In cuts, however, this possibility does not exist. The
failures of slopes, called landslides, may result in loss of
property and lives and create inconvenience in several
forms to our normal activities. Several slope
stabilization methods are available to improve the
stability of unstable slopes. The slope stabilization
methods generally reduce driving forces, increase
resisting forces, or both. The advent of geosynthetic
reinforcement materials has brought a new dimension
of efficiency to stabilize the unstable and failed slopes
by constructing various forms of structures such as
reinforced slopes, retaining walls, etc. mainly due to
their corrosive resistance and long-term stability. In
recent years geosynthetic-reinforced slopes have
provided innovative and cost-effective solutions to
slope stabilization problems, particularly after a slope
failure has occurred or if a steeper than safe
unreinforced slope is desirable.

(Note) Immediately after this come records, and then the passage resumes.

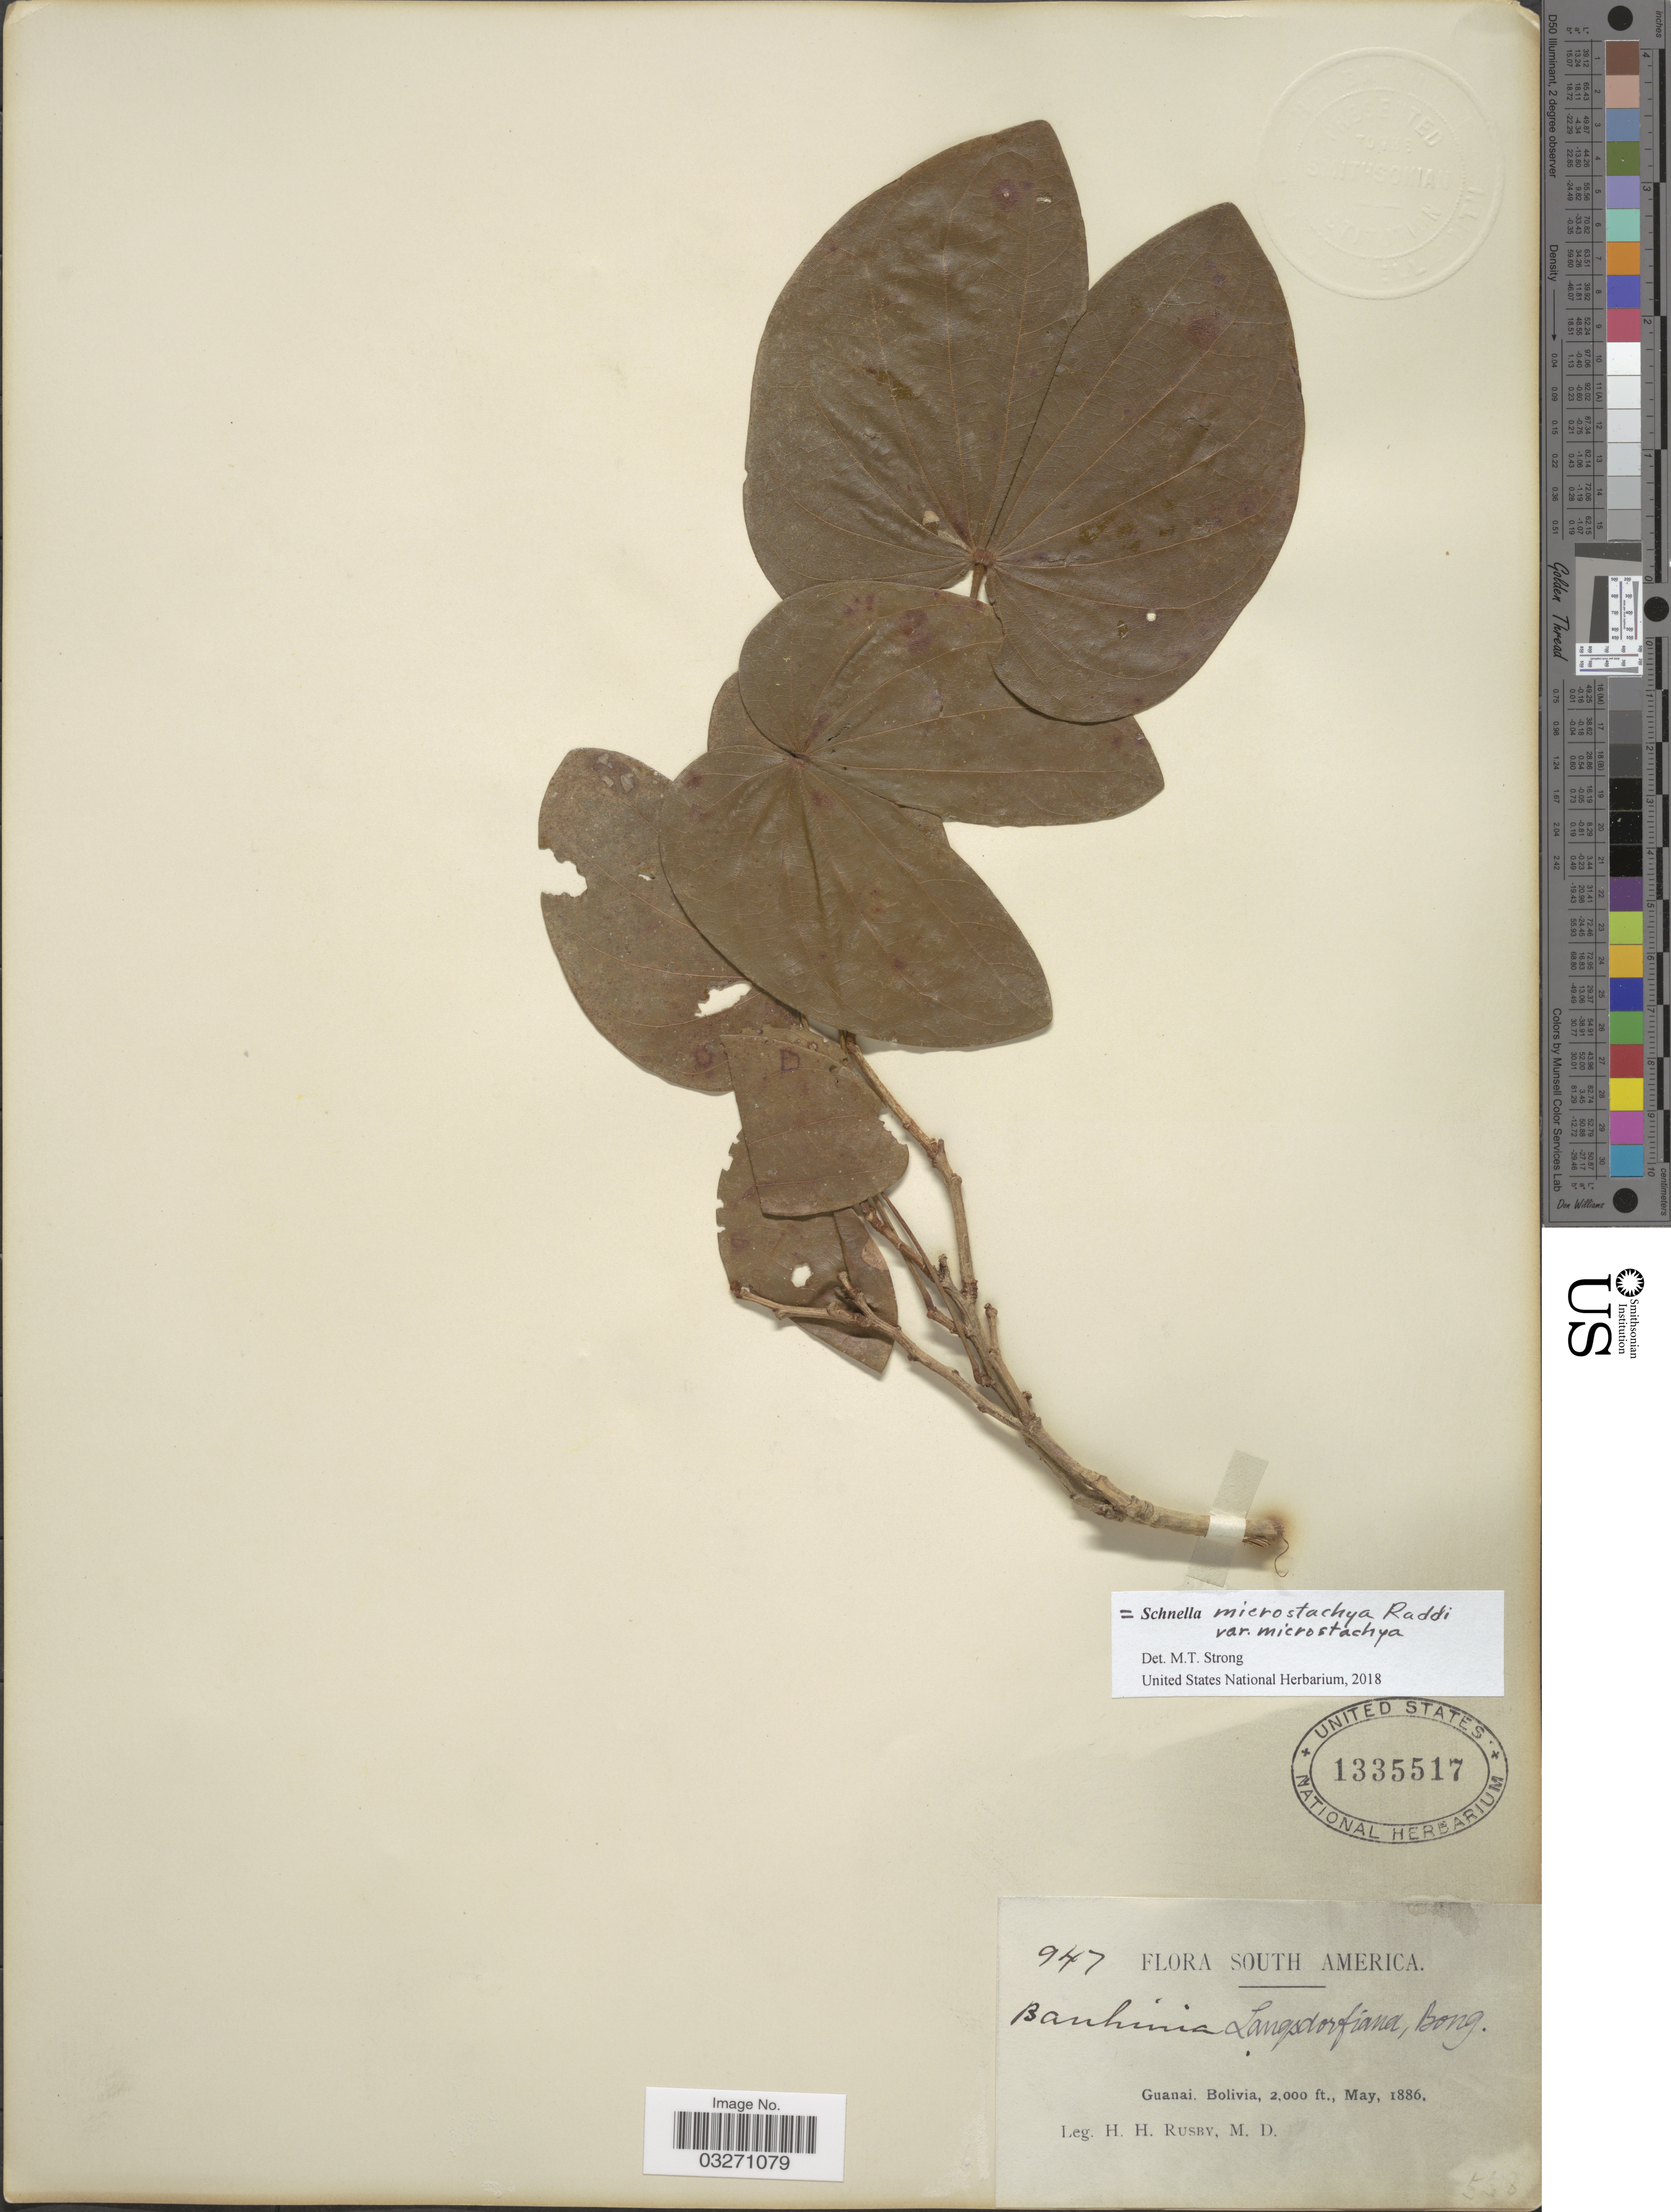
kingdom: Plantae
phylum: Tracheophyta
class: Magnoliopsida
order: Fabales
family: Fabaceae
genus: Schnella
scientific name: Schnella microstachya var. microstachya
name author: Raddi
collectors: H. H. Rusby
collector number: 947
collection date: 1886-05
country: Bolivia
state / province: La Páz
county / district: Larecaja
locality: Guanay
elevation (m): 610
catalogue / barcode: US 1335517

They provide a wide
array of design advantages as mentioned below:
Reduce land requirement to facilitate a change in grade
Provide additional usable area at toe or crest of slope
Use available on-site soil to balance earthwork
quantities
Eliminate import costs of select fill or export costs of
unsuitable fill
Meet steep changes in grade, without the expense of
retaining walls
Eliminate concrete face treatments, when not required
for surficial stability or erosion control
Provide a natural vegetated face treatment for
environmentally sensitive areas
Provide noise abatement for high traffic areas and
minimize vandalism
Offer a design that is easily adjustable for surcharge
loadings from buildings and vehicles.